Eén op de twee huizen in ons land is voorzien van Gyproc-platen. Het bedrijf, dat dit jaar zijn 60ste verjaardag viert, heeft meer dan de helft van de afbouwmarkt in handen. En toch zijn ze in Kallo verbaasd dat ze nummer 1 zijn in onze Maakindustrie 100. ‘We zijn altijd verbaasd als we ergens bovenaan eindigen, maar het verbaast ons niet dat we goede resultaten boeken. Saint-Gobain heeft wat bedrijven verschoven binnen de groep. Daardoor zijn er meer bedrijven, meer mensen en meer omzet bij Saint-Gobain Construction Products gekomen. Maar het goede resultaat is wel voor meer dan de helft het resultaat van dit huis’, zegt Managing Director Rini Quirijns.
Over de reden waarom de moeilijke jaren in de bouw het bedrijf haast niet geraakt lijken te hebben, kan hij kort zijn. ‘Hard werken, daar begint het mee. Slim zijn (lacht). Iedereen kent Gyproc van de Gyproc-platen, maar wij doen ook pleisters en voegproducten. We leveren profielen, accessoires, gereedschappen, een heel pakket of totaaloplossing, waarmee we ook een sterke positie hebben. Als je maar één element hebt, dan ben je redelijk kwetsbaar. Als je de volle breedte hebt, dan moet er wel heel wat gebeuren wil je zwaar achteruitgaan.’
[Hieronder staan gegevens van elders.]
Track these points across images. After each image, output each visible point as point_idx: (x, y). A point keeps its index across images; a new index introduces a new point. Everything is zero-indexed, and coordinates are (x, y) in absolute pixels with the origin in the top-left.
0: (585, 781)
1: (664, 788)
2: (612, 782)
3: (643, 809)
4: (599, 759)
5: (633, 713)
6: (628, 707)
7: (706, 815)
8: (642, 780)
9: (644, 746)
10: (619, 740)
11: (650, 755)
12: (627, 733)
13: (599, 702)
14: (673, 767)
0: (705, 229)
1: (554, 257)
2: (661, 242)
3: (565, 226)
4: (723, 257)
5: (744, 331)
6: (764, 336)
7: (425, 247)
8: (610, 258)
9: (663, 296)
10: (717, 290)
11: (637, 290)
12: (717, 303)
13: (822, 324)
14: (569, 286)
‘We zijn heel goed in wat we doen, maar de buitenwereld weet het niet. We zijn een beetje introvert, geen partij die alles luid en breed in de markt gaat zetten. We hebben onder meer de Ghelamco Arena gedaan en het Havenhuis. Daar zijn onze mensen best trots op, maar we dragen we dat niet zo uit’, vult Marketing Director Els Deschee- maeker aan. Communicatie over innovatieve producten en de performantie daarvan, daar zal de komende jaren fors op worden ingezet bij Gyproc. ‘De markt in België is heel diffuus. We hebben te maken met architecten, studiebureaus, aannemers, verwerkers en consumenten. Het duurt dan wel even voordat je die mee hebt met alles wat nieuw is’, vervolgt Rini Quirijns.
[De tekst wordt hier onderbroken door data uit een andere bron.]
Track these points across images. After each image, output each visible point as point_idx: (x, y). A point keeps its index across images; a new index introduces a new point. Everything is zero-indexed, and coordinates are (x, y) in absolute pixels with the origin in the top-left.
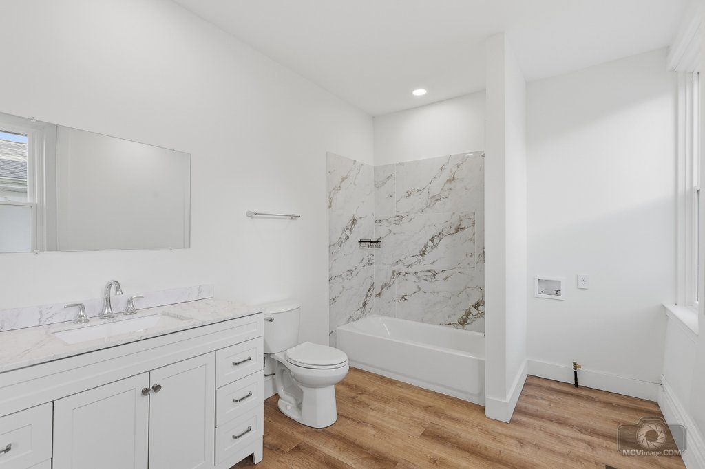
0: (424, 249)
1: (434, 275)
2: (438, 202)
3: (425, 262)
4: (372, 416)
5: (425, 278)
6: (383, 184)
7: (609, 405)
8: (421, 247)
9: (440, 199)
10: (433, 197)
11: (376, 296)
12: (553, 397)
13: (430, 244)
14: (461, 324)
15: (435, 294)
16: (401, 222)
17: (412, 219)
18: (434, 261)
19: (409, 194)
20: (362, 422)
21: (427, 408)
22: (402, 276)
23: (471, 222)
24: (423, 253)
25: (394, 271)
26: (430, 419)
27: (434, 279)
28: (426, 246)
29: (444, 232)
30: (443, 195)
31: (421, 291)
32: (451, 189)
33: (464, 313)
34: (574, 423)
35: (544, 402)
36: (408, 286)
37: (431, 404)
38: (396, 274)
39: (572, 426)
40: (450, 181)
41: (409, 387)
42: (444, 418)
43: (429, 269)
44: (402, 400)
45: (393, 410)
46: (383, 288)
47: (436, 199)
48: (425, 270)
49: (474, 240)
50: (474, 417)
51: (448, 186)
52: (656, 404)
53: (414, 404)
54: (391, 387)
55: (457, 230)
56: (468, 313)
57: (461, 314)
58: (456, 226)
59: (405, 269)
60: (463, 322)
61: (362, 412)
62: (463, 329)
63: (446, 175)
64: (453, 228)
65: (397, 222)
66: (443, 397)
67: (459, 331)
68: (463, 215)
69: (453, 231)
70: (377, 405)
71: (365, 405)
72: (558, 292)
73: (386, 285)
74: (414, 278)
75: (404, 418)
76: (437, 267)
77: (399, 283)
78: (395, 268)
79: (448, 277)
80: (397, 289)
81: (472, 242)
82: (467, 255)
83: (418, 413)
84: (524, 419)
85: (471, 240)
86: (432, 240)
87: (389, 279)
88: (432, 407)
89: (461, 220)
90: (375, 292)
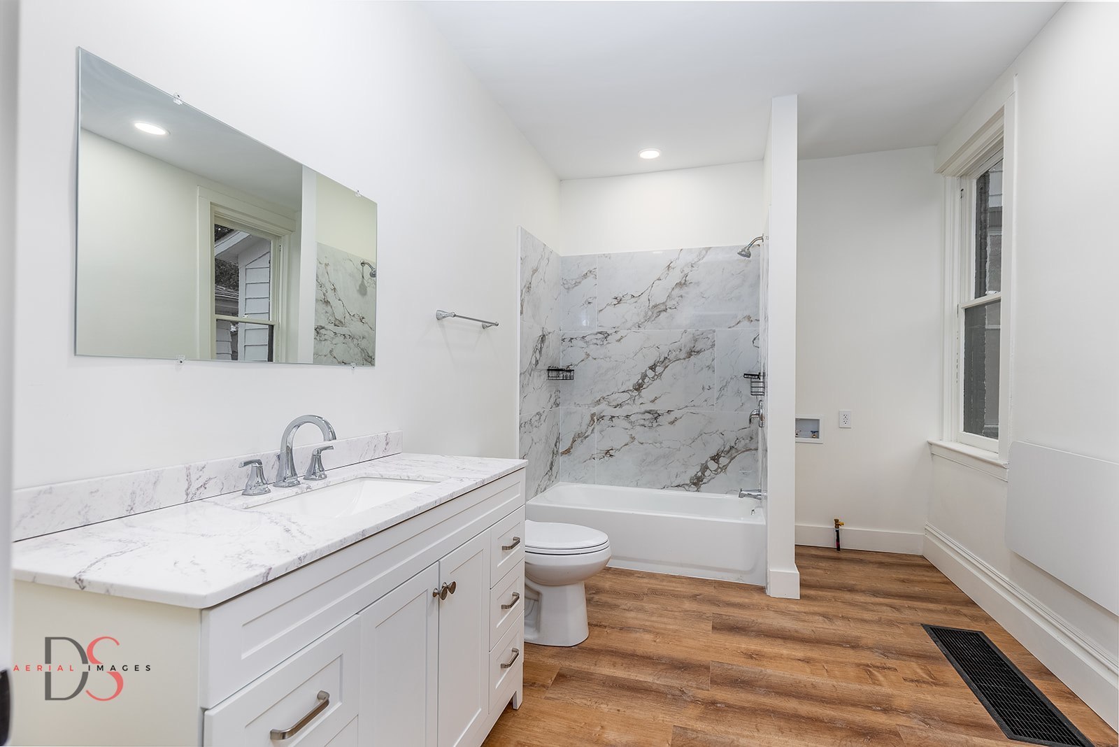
0: (640, 381)
1: (656, 418)
2: (663, 314)
3: (641, 401)
4: (632, 618)
5: (642, 422)
6: (577, 284)
7: (881, 564)
8: (636, 378)
9: (665, 310)
10: (655, 306)
11: (563, 453)
12: (823, 564)
13: (651, 374)
14: (694, 484)
15: (658, 445)
16: (605, 342)
17: (622, 337)
18: (656, 398)
19: (619, 301)
20: (625, 629)
21: (694, 597)
22: (606, 421)
23: (709, 343)
24: (639, 387)
25: (593, 415)
26: (709, 610)
27: (655, 424)
28: (644, 376)
29: (672, 357)
30: (670, 304)
31: (636, 442)
32: (681, 296)
33: (698, 468)
34: (863, 588)
35: (818, 571)
36: (616, 436)
37: (697, 592)
38: (596, 419)
39: (863, 592)
40: (680, 285)
41: (652, 576)
42: (725, 606)
43: (648, 409)
44: (654, 592)
45: (655, 606)
46: (574, 441)
47: (659, 310)
48: (643, 410)
49: (713, 367)
50: (756, 598)
51: (677, 292)
52: (923, 557)
53: (677, 596)
54: (629, 579)
55: (690, 354)
56: (705, 468)
57: (694, 471)
58: (688, 349)
59: (609, 411)
60: (697, 482)
61: (615, 615)
62: (698, 491)
63: (676, 277)
64: (684, 351)
65: (598, 342)
66: (704, 582)
67: (691, 495)
68: (699, 333)
69: (683, 355)
70: (631, 603)
71: (614, 607)
72: (815, 434)
73: (581, 436)
74: (625, 424)
75: (676, 613)
76: (659, 407)
77: (601, 432)
78: (595, 410)
79: (676, 419)
80: (597, 442)
81: (711, 371)
82: (703, 388)
83: (687, 605)
84: (812, 592)
85: (709, 367)
86: (653, 368)
87: (584, 427)
88: (700, 594)
89: (696, 341)
90: (562, 447)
‘Absoluut, de grootste markt in België is die voor renovatie en wij zijn hierin voorlopers. De overheid geeft een goede stimulans met subsidies, maar wanneer je voor subsidies in aanmerking wil komen, dient het systeem dat je gebruikt wel goedgekeurd te zijn. Onze systemen zijn getest door het WTCB. Ook dient de plaatser of de architect gecertificeerd te zijn. In het Training Center in Kallo verzorgen wij ook zelf deze opleidingen. Zo draaien we in het hele plaatje mee. We zijn expert, we weten hoe het moet, hoe we het moeten maken, hoe we het moeten onderbouwen en uitleggen.’
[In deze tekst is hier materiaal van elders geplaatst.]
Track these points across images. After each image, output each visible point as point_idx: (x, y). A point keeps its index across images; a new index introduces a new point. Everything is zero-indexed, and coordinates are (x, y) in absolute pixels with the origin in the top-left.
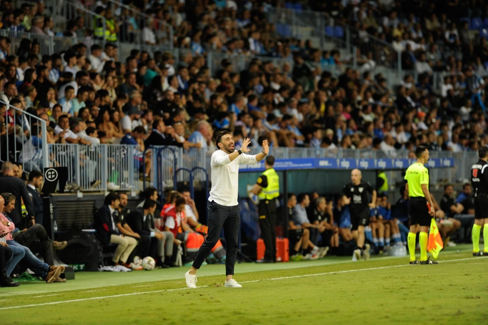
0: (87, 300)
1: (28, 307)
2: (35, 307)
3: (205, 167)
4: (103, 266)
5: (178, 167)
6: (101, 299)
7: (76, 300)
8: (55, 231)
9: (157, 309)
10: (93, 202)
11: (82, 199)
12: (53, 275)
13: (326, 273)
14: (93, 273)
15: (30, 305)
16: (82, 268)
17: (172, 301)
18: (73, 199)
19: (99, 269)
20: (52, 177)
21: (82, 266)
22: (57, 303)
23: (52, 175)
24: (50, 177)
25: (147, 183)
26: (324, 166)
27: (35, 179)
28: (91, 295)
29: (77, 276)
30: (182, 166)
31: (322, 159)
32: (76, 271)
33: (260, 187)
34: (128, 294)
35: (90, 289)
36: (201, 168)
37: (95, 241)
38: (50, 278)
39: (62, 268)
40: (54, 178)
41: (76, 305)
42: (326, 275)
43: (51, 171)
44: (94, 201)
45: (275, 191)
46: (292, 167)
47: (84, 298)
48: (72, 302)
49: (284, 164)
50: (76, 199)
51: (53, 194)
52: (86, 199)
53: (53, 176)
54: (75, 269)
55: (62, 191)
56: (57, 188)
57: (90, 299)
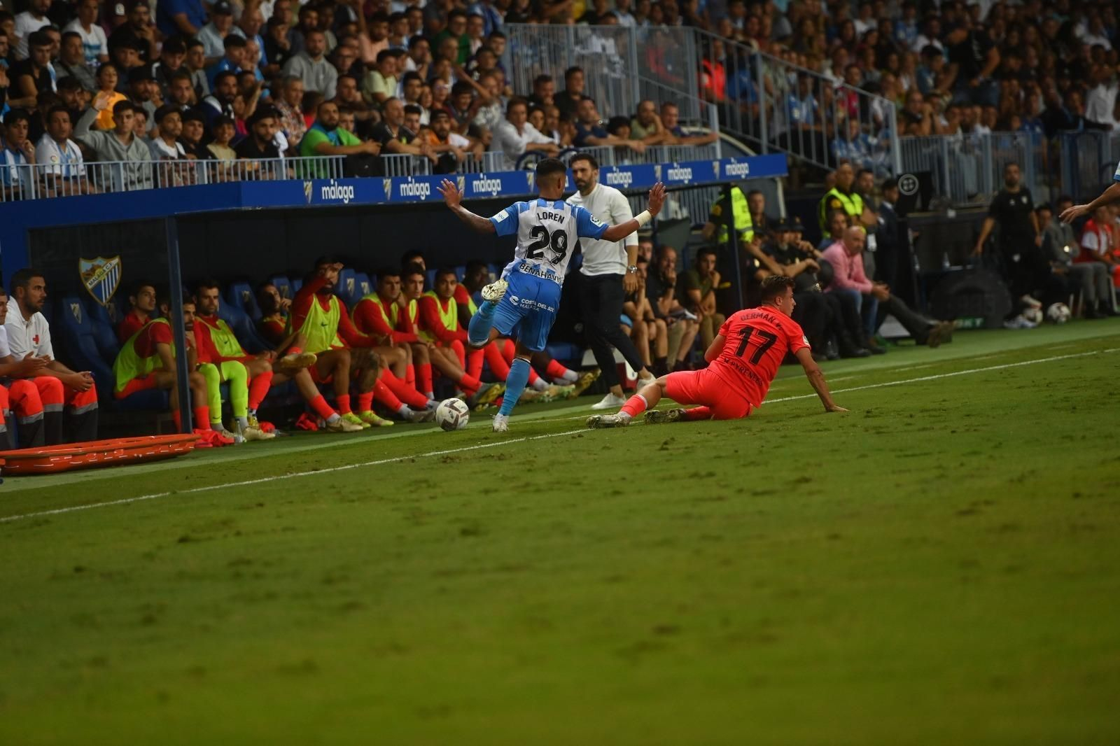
0: (981, 371)
1: (891, 386)
2: (901, 385)
5: (1105, 161)
6: (1001, 368)
7: (962, 373)
8: (916, 270)
9: (1095, 380)
11: (955, 220)
15: (893, 383)
16: (978, 325)
18: (940, 221)
20: (909, 187)
21: (979, 322)
22: (934, 377)
23: (908, 185)
24: (906, 188)
25: (1056, 190)
28: (984, 364)
34: (1044, 360)
35: (981, 356)
40: (913, 190)
41: (964, 378)
43: (908, 179)
47: (975, 369)
50: (945, 221)
51: (911, 215)
52: (960, 219)
53: (912, 186)
55: (924, 208)
56: (919, 204)
57: (985, 369)
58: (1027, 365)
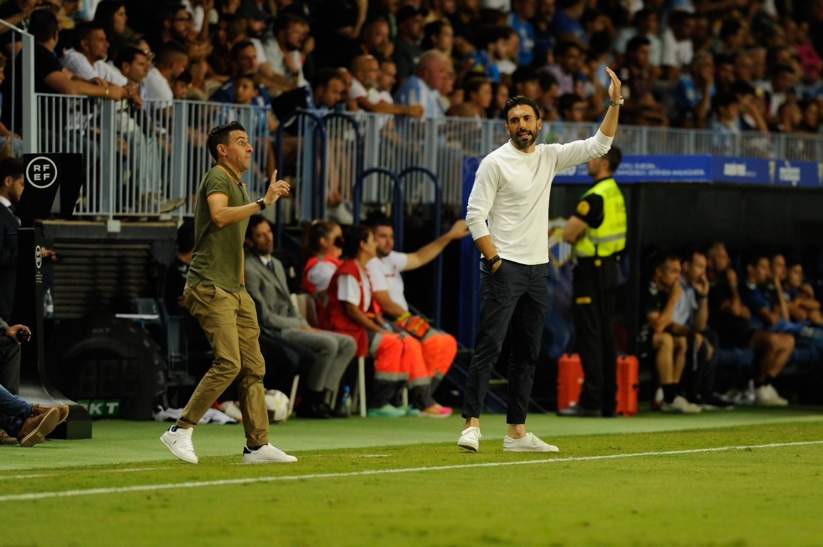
0: (116, 493)
3: (434, 170)
4: (165, 409)
5: (366, 165)
6: (151, 490)
8: (48, 313)
10: (147, 246)
11: (119, 237)
12: (35, 425)
13: (725, 448)
14: (140, 424)
16: (111, 411)
17: (330, 503)
18: (95, 237)
19: (156, 416)
20: (42, 177)
21: (112, 406)
22: (40, 496)
23: (42, 172)
24: (37, 177)
26: (737, 177)
27: (9, 181)
28: (128, 480)
29: (98, 431)
30: (375, 165)
31: (731, 160)
32: (96, 418)
33: (583, 225)
35: (129, 465)
36: (423, 171)
37: (146, 344)
38: (29, 432)
39: (62, 410)
40: (49, 180)
41: (87, 503)
42: (726, 451)
43: (41, 163)
44: (150, 242)
45: (618, 236)
46: (655, 177)
47: (109, 488)
48: (80, 496)
49: (634, 169)
50: (103, 237)
51: (45, 222)
52: (128, 237)
53: (46, 176)
54: (95, 412)
55: (66, 213)
56: (56, 206)
57: (125, 489)
58: (194, 488)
‘We maken ongeveer 15 voetbalvelden per dag aan gipsplaten. Niet alleen standaardplaten, maar verschillende soorten platen voor België, Nederland en Frankrijk. Wij praten weinig over ons productie- proces, want dat loopt gewoon. Maar eigenlijk is het geen evidentie dat dit vanzelf loopt. We werken daar heel hard aan. Je moet zorgen dat datgene wat je maakt goed is, volgens operational excellence, dus zo efficiënt mogelijk, van goede kwaliteit en tegen een goede kostprijs, dat is de basis van je bedrijf. Daarna komt in welke richting kunnen we de organisatie ontwikkelen? Een serieus deel van onze omzet maken wij hier niet zelf, dat komt van producten van andere bedrijven van de groep. Door dat geheel, door het merk en de positie die je hebt, kan je aan nieuwe ontwikkelingen werken en je mensen de ruimte geven. Als een bedrijf aan het sukkelen is om een euro aan het dagelijkse werk over te houden, dan kom je aan innoveren en ontwikkelen niet toe. Ik denk dat we die luxe hier wel hebben en dat we die return ook zien. Onze resultaten zijn goed en die blijven ook goed. Hier gebeurt iets, hier is een dynamiek. Als je de ruimte krijgt om fouten te maken, dan leer je ook het snelste. Dat is zeker niet eenvoudig in een land waar de baas meestal beslist, maar we hebben begrepen dat het kan werken. Steeds meer managers zeggen: we laten de mensen los en we coachen langs de zijlijn. Ik denk ook dat dat keihard nodig is. Ik stimuleer dat als CEO, net zoals je je kinderen thuis loslaat. Dat is goed voor een bedrijf.’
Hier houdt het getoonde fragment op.